Actually, I interpret the Eden myth as a story about the shift from hunting/gathering to agriculture, the shift from running around half naked to the natural pulse of the earth’s heartbeat to our settling down to the soul-crushing repetitiveness of the punch clock. Thus, the knowledge of good and evil becomes the knowledge of how to cultivate plants from seeds, which many scholars believe was a discovery made by women, the gatherers of edible plants. And, of course, settled communities brought us the establishment of property and its evil twin poverty. I maintain that Amazonian tribespeople untouched by Western civilization live more meaningful lives than the average American who watches five hours of TV a day.
There’s a cool Philip Larkin poem about what a bitch work is called “Toads.” It goes like this:
Toads
Why should I let the toad work
Squat on my life?
Can’t I use my wit as a pitchfork
and drive the brute off?
Six days of the week it soils
With its sickening poison-
Just for paying a few bills!
That’s out of proportion.
Lots of folk live on their wits:
Lecturers, lispers,
Losels, loblolly-men, louts-
They don’t end as paupers;
Lots of folk live up lanes
With fires in a bucket,
Eat windfalls and tinned sardines-
They seem to like it.
Their nippers have got bare feet,
Their unspeakable wives
Are skinny as whippets-and yet
No one actually starves.
Ah, were I courageous enough
To shout Stuff your pension!
But I know, all too well, that’s the stuff
That dreams are made on:
For something sufficiently toad-like
Squats in me, too;
Its hunkers are heavy as hard luck,
And cold as snow,
And will never allow me to blarney
My way to getting
The fame and the girl and the money
All at one sitting.
I don’t say, one bodies the other
One’s spiritual truth;
But I do say it’s hard to lose either,
When you have both.
I’m with you, Philip. After listening to my litany yesterday about how frustrating teaching has become in the age of technology, a colleague asked me why didn’t I retire. A reasonable question given the frustrations I had just catalogued – parents having access to the grades I post on the website, shooting me emails that proliferate like mushrooms while I’m bouncing from meetings to covering detentions or contacting the help desk because the projection wire in one of the rooms where I teach doesn’t work.

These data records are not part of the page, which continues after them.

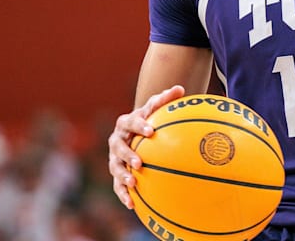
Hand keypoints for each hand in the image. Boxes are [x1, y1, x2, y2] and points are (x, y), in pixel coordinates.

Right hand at [108, 85, 185, 208]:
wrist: (134, 133)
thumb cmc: (149, 120)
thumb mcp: (156, 108)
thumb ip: (166, 99)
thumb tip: (180, 89)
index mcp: (126, 123)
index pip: (131, 121)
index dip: (139, 126)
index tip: (150, 131)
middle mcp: (117, 140)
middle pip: (119, 147)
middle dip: (127, 155)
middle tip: (139, 162)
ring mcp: (114, 158)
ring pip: (115, 167)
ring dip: (122, 176)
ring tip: (133, 184)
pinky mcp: (116, 173)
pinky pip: (117, 186)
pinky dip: (123, 195)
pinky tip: (132, 205)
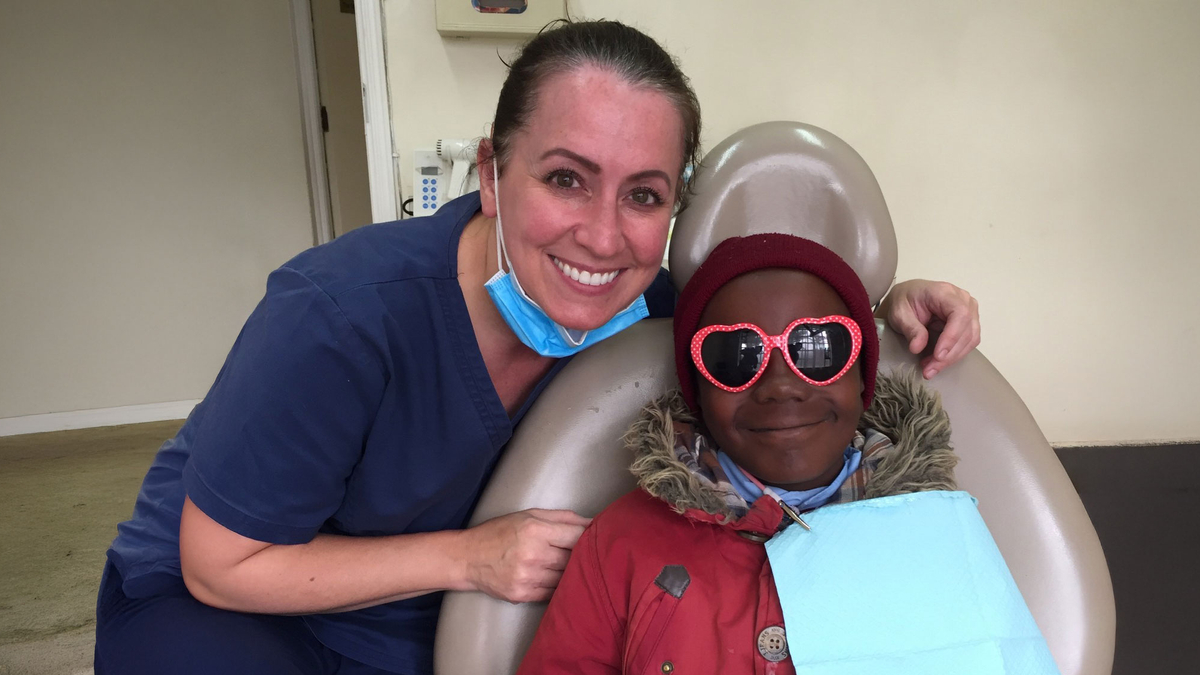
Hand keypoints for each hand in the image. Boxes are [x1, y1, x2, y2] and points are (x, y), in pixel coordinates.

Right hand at [459, 509, 590, 603]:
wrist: (468, 558)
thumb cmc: (499, 532)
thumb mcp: (528, 515)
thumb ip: (562, 517)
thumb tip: (591, 522)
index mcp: (535, 530)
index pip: (576, 537)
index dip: (589, 539)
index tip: (596, 540)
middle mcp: (533, 554)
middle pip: (573, 559)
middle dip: (581, 557)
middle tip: (586, 555)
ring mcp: (527, 577)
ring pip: (565, 578)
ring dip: (570, 574)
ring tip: (570, 567)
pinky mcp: (522, 595)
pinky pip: (552, 593)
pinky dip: (558, 587)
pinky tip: (556, 579)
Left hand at [881, 279, 979, 378]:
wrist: (908, 298)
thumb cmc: (904, 301)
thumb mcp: (899, 314)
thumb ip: (910, 328)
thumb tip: (918, 348)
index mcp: (945, 292)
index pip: (960, 314)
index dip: (952, 336)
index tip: (938, 355)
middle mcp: (962, 299)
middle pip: (967, 330)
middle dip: (949, 354)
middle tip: (929, 369)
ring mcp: (969, 310)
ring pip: (971, 339)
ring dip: (952, 358)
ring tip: (930, 369)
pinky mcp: (968, 323)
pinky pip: (968, 342)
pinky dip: (954, 356)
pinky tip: (937, 363)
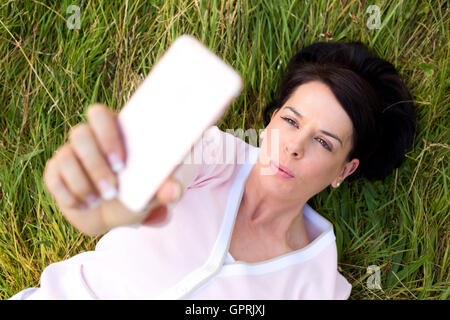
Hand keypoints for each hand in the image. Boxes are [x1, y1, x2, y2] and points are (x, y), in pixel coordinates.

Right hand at [43, 103, 182, 235]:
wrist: (116, 214)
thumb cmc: (139, 194)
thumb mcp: (156, 192)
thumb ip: (168, 189)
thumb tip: (173, 191)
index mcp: (115, 131)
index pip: (100, 114)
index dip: (108, 135)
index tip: (122, 165)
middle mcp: (89, 138)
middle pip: (80, 134)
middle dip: (96, 165)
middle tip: (112, 191)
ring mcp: (69, 154)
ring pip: (64, 158)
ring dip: (82, 184)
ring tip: (99, 202)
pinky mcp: (55, 173)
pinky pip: (52, 179)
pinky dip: (69, 195)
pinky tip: (85, 205)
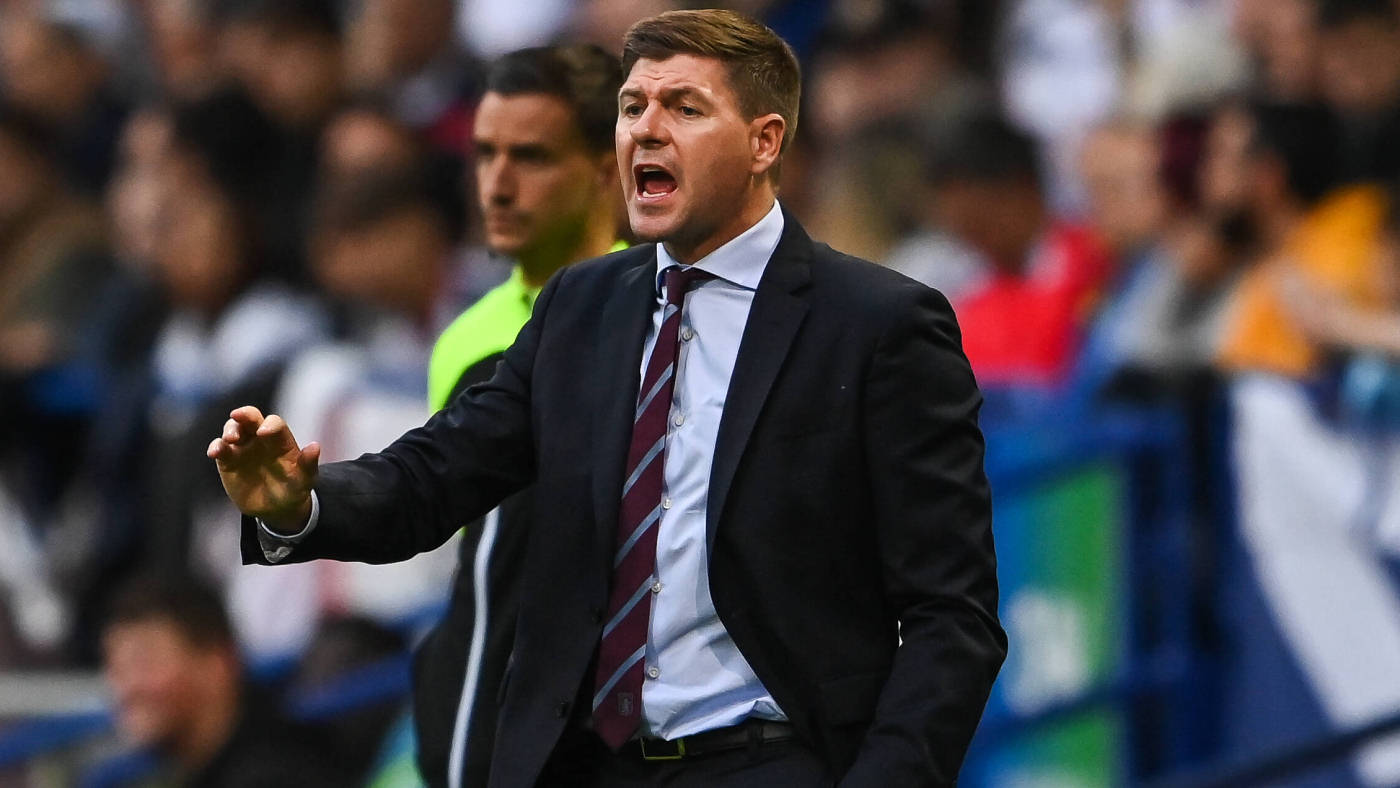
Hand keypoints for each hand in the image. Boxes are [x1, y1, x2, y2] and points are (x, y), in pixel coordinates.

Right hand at [207, 406, 319, 533]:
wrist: (275, 508)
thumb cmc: (293, 489)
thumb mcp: (304, 480)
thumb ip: (308, 464)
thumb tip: (315, 446)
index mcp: (281, 440)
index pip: (274, 423)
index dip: (270, 425)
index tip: (264, 433)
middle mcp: (260, 439)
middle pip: (251, 418)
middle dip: (244, 414)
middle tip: (238, 416)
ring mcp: (243, 448)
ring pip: (233, 429)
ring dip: (229, 430)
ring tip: (230, 440)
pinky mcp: (228, 460)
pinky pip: (220, 449)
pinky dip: (216, 447)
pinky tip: (214, 453)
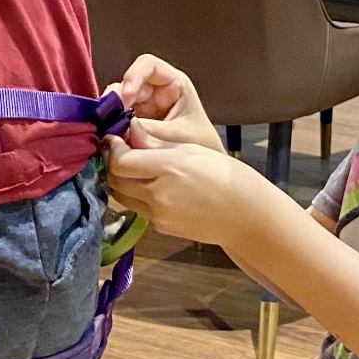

Why don’t I retire? Because I don’t want to. I eventually get bored in the summers if I’m not traveling or working on a project. I like interacting with students, instructing them about the bane of unnecessary linking verbs and the sloppiness of the “naked this” — not to mention the fun introducing them to the Wife of Bath or riding with them up the Congo with Marlow as we steam towards Mistah Kurtz.
It’s like what Camus says in “The Myth of Sisyphus.” –
I leave Sisyphus at the foot of the mountain! One always finds one’s burden again. But Sisyphus teaches the higher fidelity that negates the gods and raises rocks. He too concludes that all is well. This universe henceforth without a master seems to him neither sterile nor futile. Each atom of that stone, each mineral flake of that night filled mountain, in itself forms a world. The struggle itself toward the heights is enough to fill a man’s heart. One must imagine Sisyphus happy.